*Document section*
☆ ☆ ☆ ☆ ☆ ☆ ☆
Evaluator Guide

This guide provides comprehensive instructions for evaluators using the Lakra system to review annotations and assess machine translation quality.

Overview

As an evaluator, your role is to:

Review annotations created by annotators
Assess machine translation quality with AI assistance
Provide constructive feedback on annotation quality
Validate AI-generated quality assessments
Track evaluation metrics and maintain quality standards

Getting Started

Understanding Your Dashboard

Your evaluator dashboard shows:

Pending Evaluations: Annotations awaiting your review
Pending Quality Assessments: Translations needing AI-assisted review
Completed Reviews: Your evaluation history
Performance Metrics: Agreement rates, completion statistics
Queue Overview: Workload distribution

Evaluation Types

Lakra supports two main evaluation workflows:

1. Annotation Evaluation

Review and score annotations created by other annotators

2. Quality Assessment

Evaluate machine translation quality with AI assistance

Annotation Evaluation Workflow

Step 1: Select an Annotation to Review

Navigate to “Pending Evaluations”
Select an annotation from the list
You’ll see:
- Source text
- Machine translation
- Annotator’s highlights and error markings
- Annotator’s quality ratings
- Annotator’s comments
- Voice recording (if provided)

Step 2: Review the Annotation

Carefully examine:

Error Highlights

Accuracy: Are highlighted errors actually errors?
Completeness: Are all errors caught?
Classification: Are error types correct (MI_ST, MI_SE, MA_ST, MA_SE)?
Descriptions: Are error explanations clear and accurate?

Quality Ratings

Fluency: Does the rating match the translation’s naturalness?
Adequacy: Does it correctly reflect meaning preservation?
Overall Quality: Is the holistic assessment appropriate?

Comments and Suggestions

Clarity: Are comments understandable?
Usefulness: Do suggestions actually improve the translation?
Correctness: Are proposed corrections accurate?

Voice Recording (if present)

Listen to the entire recording
Verify explanations match written annotations
Assess clarity and correctness

Step 3: Provide Evaluation Scores

Rate the annotation on multiple dimensions (1-5 scale):

Accuracy Score

How correct is the annotation?
☆ ☆ ☆ ☆ ☆ ☆ ☆
*Provided data*

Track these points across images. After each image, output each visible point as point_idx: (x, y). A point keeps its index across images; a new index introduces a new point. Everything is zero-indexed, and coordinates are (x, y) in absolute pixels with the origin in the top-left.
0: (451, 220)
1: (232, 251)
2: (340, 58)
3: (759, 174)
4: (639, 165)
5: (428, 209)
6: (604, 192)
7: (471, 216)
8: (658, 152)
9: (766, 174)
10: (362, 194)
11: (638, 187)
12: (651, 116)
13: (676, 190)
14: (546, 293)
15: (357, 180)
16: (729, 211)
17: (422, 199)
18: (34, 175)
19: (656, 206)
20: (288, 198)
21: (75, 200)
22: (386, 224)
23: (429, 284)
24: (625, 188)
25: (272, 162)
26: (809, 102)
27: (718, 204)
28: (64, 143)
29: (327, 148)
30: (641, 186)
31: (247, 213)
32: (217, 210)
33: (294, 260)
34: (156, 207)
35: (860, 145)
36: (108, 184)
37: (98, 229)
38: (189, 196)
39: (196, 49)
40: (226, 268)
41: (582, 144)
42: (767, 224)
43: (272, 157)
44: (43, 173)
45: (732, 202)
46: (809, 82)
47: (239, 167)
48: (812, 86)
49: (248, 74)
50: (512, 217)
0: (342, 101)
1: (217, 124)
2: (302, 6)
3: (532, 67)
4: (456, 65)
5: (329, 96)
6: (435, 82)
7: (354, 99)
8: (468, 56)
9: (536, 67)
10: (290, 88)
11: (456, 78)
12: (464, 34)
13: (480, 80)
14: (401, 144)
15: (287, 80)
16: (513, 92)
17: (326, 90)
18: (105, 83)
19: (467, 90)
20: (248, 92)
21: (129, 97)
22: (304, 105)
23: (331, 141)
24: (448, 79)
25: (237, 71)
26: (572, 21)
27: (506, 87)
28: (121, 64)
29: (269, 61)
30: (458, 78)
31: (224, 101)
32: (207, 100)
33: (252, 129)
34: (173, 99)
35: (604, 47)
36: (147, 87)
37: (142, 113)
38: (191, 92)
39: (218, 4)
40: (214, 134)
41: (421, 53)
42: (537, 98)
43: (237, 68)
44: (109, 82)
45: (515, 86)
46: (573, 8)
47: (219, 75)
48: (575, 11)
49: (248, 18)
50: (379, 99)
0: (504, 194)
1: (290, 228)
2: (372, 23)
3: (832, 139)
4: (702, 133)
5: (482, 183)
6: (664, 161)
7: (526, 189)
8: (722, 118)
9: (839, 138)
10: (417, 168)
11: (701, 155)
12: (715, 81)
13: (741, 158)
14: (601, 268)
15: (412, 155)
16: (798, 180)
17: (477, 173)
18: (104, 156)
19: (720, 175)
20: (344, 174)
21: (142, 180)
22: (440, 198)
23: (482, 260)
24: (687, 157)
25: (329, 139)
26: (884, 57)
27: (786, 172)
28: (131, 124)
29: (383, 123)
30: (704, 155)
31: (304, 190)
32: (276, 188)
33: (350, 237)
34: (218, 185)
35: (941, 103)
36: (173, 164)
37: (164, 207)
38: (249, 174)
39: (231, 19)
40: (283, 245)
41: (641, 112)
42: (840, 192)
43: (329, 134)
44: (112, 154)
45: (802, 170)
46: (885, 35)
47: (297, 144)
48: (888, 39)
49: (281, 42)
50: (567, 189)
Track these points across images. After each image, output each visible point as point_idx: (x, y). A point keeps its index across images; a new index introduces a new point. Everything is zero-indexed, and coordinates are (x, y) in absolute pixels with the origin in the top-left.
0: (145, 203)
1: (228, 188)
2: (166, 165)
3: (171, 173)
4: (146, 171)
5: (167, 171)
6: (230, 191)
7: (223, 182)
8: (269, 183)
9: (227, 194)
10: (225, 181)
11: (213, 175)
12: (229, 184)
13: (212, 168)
☆ ☆ ☆ ☆ ☆ ☆ ☆
*Your task*
Say whether each statement agrees with the evaluator guide above, answering yes or no and quoting the deciding words. 1. The dashboard's Completed Reviews section shows the evaluator's own evaluation history. 2. Annotations are scored on a 1-10 scale. 3. An evaluator may listen to only part of a voice recording.

*Reply to the task*
1. Yes: "Completed Reviews: Your evaluation history"
2. No: "Rate the annotation on multiple dimensions (1-5 scale)"
3. No: "Listen to the entire recording"